#### [Problem]
Please count, in the material below, each line containing "lines", and report only the number.

◆ ◆ ◆ ◆ ◆

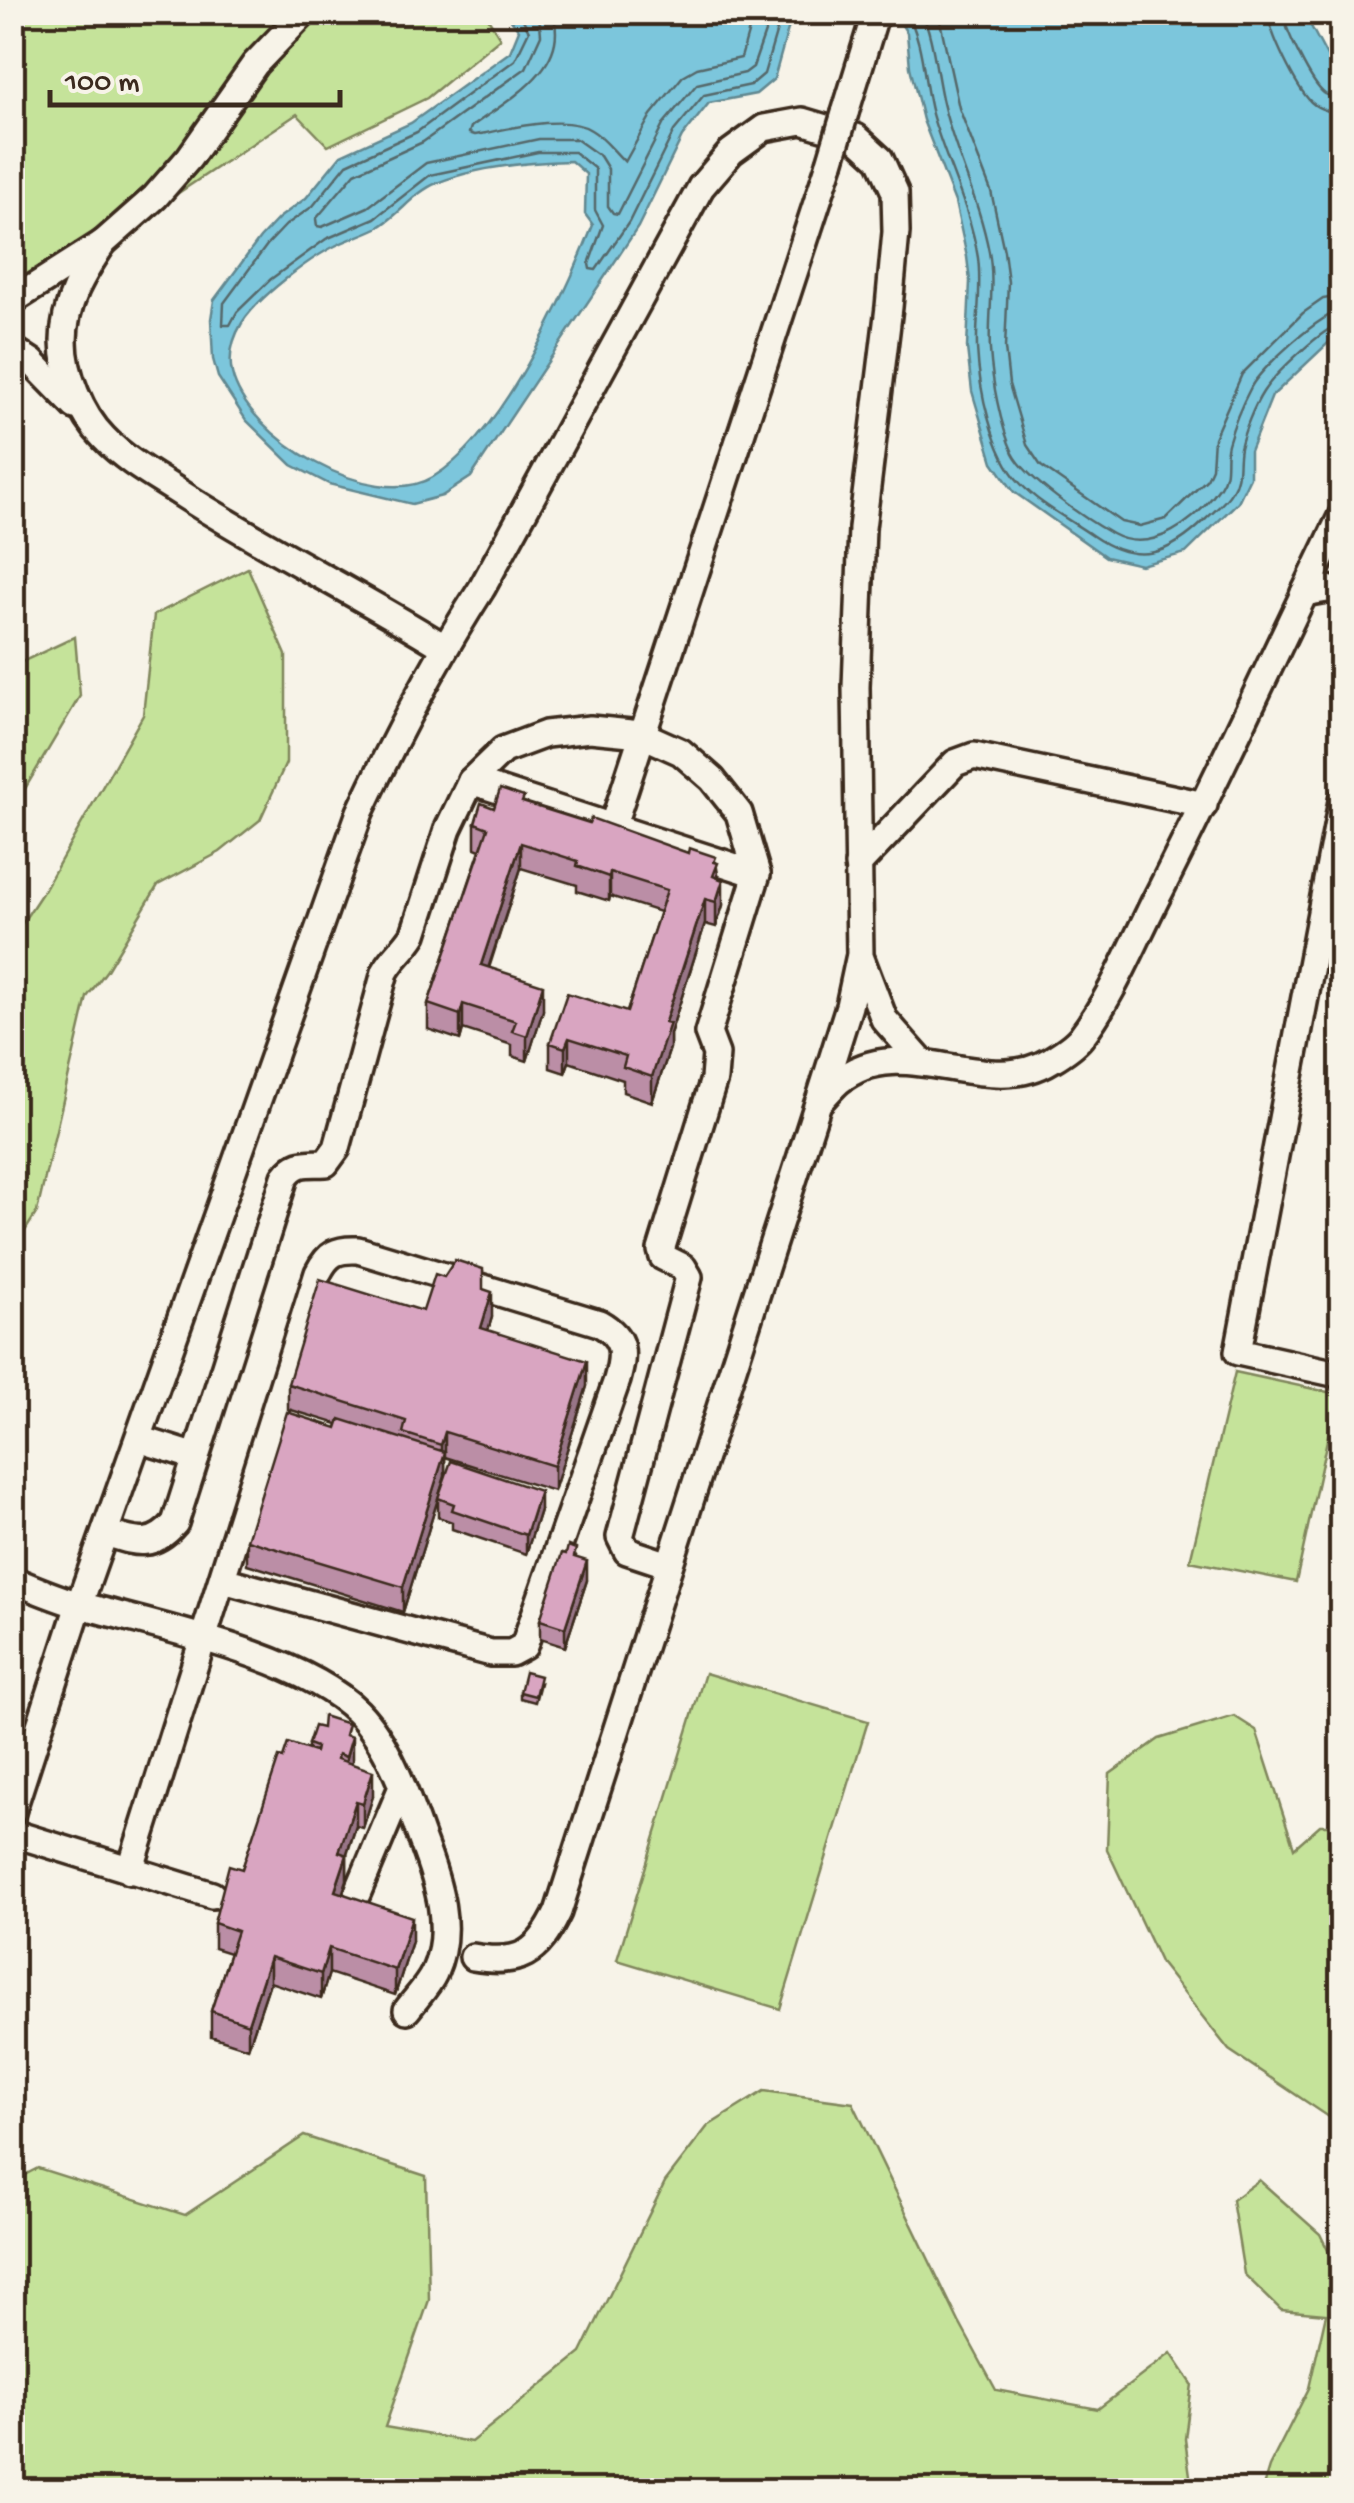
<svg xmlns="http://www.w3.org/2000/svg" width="1354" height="2503" font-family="'Gochi Hand',sans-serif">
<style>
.green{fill:#c5e39a;stroke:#80865c;stroke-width:2.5}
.water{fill:#7cc6dc;stroke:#628890;stroke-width:2.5;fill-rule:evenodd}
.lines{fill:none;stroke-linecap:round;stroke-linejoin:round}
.shore{stroke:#55686a;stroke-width:2.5}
.minor-casing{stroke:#3b2a1e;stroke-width:32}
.minor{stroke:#f7f3e8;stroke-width:25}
.minor-bridge-casing{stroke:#3b2a1e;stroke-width:32;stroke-linecap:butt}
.minor-bridge{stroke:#f7f3e8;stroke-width:25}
.wall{fill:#bb8ea6;stroke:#3b2a1e;stroke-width:2.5}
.shaded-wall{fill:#987487;stroke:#3b2a1e;stroke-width:2.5}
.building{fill:#d9a5c1;stroke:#3b2a1e;stroke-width:2.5}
</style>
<rect width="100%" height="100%" fill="#f7f3e8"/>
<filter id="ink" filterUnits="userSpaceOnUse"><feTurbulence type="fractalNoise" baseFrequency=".01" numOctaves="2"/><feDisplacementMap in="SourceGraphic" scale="20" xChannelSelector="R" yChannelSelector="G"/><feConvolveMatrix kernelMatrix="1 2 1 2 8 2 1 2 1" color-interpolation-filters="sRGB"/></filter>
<g filter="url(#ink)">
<!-- green -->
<g class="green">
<path d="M13,13H485L500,38L427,98L328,146L297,114L13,303L12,58L23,38L13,41Z"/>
<path d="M248,568L286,655V763L260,820L220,852L158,885L107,970L87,997L37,1212L13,1250V937L44,890L143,715L154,615Z"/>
<path d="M75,637L80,696L13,809V666Z"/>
<path d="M1235,1372L1337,1394L1296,1582L1190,1561Z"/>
<path d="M705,1673L868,1721L780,2009L617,1960Z"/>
<path d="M1234,1716L1256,1730L1294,1848L1320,1825H1341V2125L1229,2050L1161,1964L1107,1849L1110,1774L1159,1739Z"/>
<path d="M764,2091L853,2103L959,2322L996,2390L1098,2409L1171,2353L1192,2384L1185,2439L1192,2490H13V2181L38,2168L185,2215L304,2136L426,2176L429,2300L385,2427L471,2442L581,2353L665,2182L708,2126Z"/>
<path d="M1259,2180L1320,2234L1341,2277V2490H1262L1269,2467L1309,2388L1326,2314L1281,2310L1244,2274L1232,2200Z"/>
</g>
<!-- water -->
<g class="water">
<path d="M506,13H800L788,29L774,79L756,94L709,103L682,137L638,227L471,477L442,496L412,504L329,484L292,465L246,420L218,377L213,359L211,319L214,300L260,238L279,218L306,198L341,155L411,123L510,52L519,30ZM571,161L586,174L585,214L593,225C564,299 502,436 433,477C373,513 246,437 232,373C228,355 233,338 242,323C257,298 309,259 335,246C348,239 363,235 377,228C398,217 414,192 437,183C477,167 528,162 571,161Z"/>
<path d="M890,13H1304L1341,83V331L1272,396L1250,451V477L1238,502L1186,553L1141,565L1106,557L1014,492L993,462L972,391L967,348L970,281L967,257L955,202L923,120L910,67L907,33L895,14Z"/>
</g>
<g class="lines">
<!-- shore -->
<g class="shore">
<path d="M519,12L529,31L515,60L417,132L347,164L313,206L286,225L267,245L224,303L223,325H230L237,312L271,279L326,239L375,218L430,175L538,152H574L595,169V210L603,225L589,264L590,269L596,270L629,222L674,131L704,95L751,85L764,74L778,26L787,12"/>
<path d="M535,12L540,23L541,35L526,68L423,142L355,173L316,219L317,226L322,227L368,207L426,163L539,139H576L600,156L608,169V206L613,213L618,214L664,123L697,84L745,73L753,67L772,12"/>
<path d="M552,12C573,67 506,101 471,127L469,133L475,135C504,130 565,113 591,130C605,138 614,152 625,162L651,115L683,76L697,68L741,58L754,12"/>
<path d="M906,12C924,41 923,81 932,114C946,163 970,207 978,258C982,288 976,318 977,348C979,389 992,453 1020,483C1039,504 1070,520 1093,536C1138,567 1171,554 1206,519C1215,510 1226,502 1232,491C1241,476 1237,464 1240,448C1244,431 1254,406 1263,392C1273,376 1325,325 1342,324"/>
<path d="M921,12C933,32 937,81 944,107C956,157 979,199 989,252C995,284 988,317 990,350C992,380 1000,425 1013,453C1026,479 1085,519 1112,534C1152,556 1197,520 1220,487C1230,473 1224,459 1228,444C1233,426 1242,404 1251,387C1260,369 1322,312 1342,311"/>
<path d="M938,12L959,108L991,191L1004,251L1008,282L1005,348L1009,384L1027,445L1041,466L1121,522L1140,526L1166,519L1207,479L1212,468L1214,438L1242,374L1303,313L1323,299L1342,296"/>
<path d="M1268,12C1269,33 1296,87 1311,102C1320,110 1330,112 1342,113"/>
<path d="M1283,12C1284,28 1312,85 1325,94C1332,98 1334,97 1342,98"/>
</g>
<!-- minor casing -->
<g class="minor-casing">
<g id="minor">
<path d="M845,113L876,12"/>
<path d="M103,243C83,273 64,303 64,341C64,373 81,415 104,438C127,462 158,478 185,496C269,550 359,594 444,647"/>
<path d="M12,301L103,243L155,197L189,158L255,64L305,12"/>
<path d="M12,349L32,362L75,406"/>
<path d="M1304,593L1327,589L1342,592"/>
<path d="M471,781L757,874"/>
<path d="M606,846L830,163"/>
<path d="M858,865L955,763L974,756L1204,805"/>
<path d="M820,1098L849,1006L859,959"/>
<path d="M1333,1373L1238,1352L1342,801"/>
<path d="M139,1439L196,1457"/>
<path d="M105,1533C135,1542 152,1550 175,1523L285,1177C297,1160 307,1164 326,1163L337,1148L385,972C393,957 405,949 414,934L448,829L471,781L503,750L546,734L590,729L641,734L681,752L712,779L739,813L757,874L708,1033L716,1054L714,1079L661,1250L663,1257L683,1267L689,1277L620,1537L627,1551L669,1565"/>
<path d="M12,1580C36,1589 60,1600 84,1606C160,1627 303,1656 358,1712C390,1745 407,1798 422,1840C438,1882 454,1929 434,1973C428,1986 416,1998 407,2010"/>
<path d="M12,1812L79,1605L360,812C396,735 436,660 482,588L701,187L731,152L764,128L802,121L856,137L880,159L895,192L896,232L889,307L862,528L856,687L860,956L884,1019L921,1061"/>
<path d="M12,1833L212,1895"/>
<path d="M130,1871L318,1273C328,1253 337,1249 358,1250L599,1323C626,1338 624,1354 617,1380L524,1646L511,1653H491L223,1580"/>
<path d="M357,1894L402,1787"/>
<path d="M473,1957C520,1965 538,1954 558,1912L818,1103C825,1096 832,1087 839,1081C903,1029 985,1101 1051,1060C1061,1054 1074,1046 1081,1037C1114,994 1135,939 1160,891C1223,767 1281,640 1342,515"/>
</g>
</g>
<!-- minor -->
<use href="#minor" class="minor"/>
<!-- minor-bridge casing -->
<g class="minor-bridge-casing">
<path id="minor-bridge" d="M830,163L845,113"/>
</g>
<!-- minor-bridge -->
<use href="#minor-bridge" class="minor-bridge"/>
</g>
<!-- wall -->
<g class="wall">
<path d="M524,802L716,862L723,905L716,927L705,924L670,1034V1048L652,1102L623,1092V1080L569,1062L565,1073L550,1068V1043L627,1012L660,912L610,896L609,901L577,891V885L521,868L489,968L543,1010L527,1061L512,1056V1045L463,1029L460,1040L428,1029V1004L480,850L475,848V823L494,808Z"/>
<path d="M483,1290L492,1317L488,1330L587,1386L554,1491L445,1457V1476L403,1612L247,1564V1540L337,1428L338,1424L288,1409V1384L423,1311Z"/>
<path d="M438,1498L540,1510L526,1554L452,1529V1522L438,1517Z"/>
<path d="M576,1557L587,1580L565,1647L540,1639V1620Z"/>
<path d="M540,1683L535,1702L520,1698V1692Z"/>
<path d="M348,1736L352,1764L373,1796L363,1828L356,1826L347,1855V1880L343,1893L412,1941L395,1995L329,1973L321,1999L270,1982L248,2048L211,2036V2011L230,1953L214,1948V1923L242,1869L283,1758L308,1749V1744Z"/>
</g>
<!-- shaded-wall -->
<g class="shaded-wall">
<path d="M521,843V868L481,990V965Z"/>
<path d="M610,872V896L609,901V877Z"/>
<path d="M723,880V905L716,927V902Z"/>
<path d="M705,899V924L670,1034V1048L652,1102V1077L665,1022Z"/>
<path d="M543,985V1010L527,1061V1036Z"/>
<path d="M463,1004V1029L460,1040V1015Z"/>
<path d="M569,1038V1062L565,1073V1048Z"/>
<path d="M492,1292V1317L481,1353V1328Z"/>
<path d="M587,1361V1386L554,1491V1466Z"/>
<path d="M445,1432V1476L403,1612V1587L441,1464V1445Z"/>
<path d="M540,1491V1510L526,1554V1535Z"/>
<path d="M587,1561V1580L565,1647V1628Z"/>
<path d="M352,1737V1762L346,1782V1757Z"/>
<path d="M373,1771V1796L363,1828V1803Z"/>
<path d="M356,1801V1826L339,1877V1852Z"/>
<path d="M347,1855V1880L335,1916V1891Z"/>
<path d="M412,1917V1941L395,1995V1970Z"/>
<path d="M329,1948V1973L321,1999V1974Z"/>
<path d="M270,1957V1982L248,2048V2024Z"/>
</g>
<!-- building -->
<g class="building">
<path d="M500,789L524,797L522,802L589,823L591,818L688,853L689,848L716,857L714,862L718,863L713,876L723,880L716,902L705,899L665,1022L670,1023L652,1077L623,1067L626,1056L569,1038L565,1048L550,1043L567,993L627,1012L667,890L610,872L609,877L577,866L578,861L521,843L481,965L543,985L527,1036L512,1031L516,1021L463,1004L460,1015L428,1004L488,828L475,823L481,803L494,808Z"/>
<path d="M455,1260L483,1269V1289L492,1292L481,1328L587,1361L554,1466L445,1432L441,1445L403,1433L406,1421L288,1384L320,1279L423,1311L435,1274L444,1277Z"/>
<path d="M287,1412L337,1428L340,1419L445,1452L403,1587L247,1540Z"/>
<path d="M451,1461L540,1491L526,1535L452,1510L454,1504L438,1498Z"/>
<path d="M568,1546L576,1549L574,1557L587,1561L565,1628L540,1620L562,1553L566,1554Z"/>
<path d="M525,1672L540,1676L535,1696L520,1692Z"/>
<path d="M323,1716L348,1724L345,1735L352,1737L346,1757L338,1754L337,1759L373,1771L363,1803L356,1801L339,1852L347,1855L335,1891L412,1917L395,1970L329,1948L321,1974L270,1957L248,2024L211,2011L237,1931L214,1923L229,1865L242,1869L279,1757L283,1758L288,1743L315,1752L316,1747L308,1744L314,1726L322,1728Z"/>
</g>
</g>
<!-- margin -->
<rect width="1354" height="2503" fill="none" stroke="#f7f3e8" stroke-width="50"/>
<rect x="25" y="25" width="1304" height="2453" fill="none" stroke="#3b2a1e" stroke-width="4" filter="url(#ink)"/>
<!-- scale -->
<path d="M50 90v15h290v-15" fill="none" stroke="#3b2a1e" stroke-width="5"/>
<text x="65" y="90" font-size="30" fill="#3b2a1e" stroke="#f7f3e8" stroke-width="8" paint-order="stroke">100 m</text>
</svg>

◆ ◆ ◆ ◆ ◆

#### [Completed exercise]
2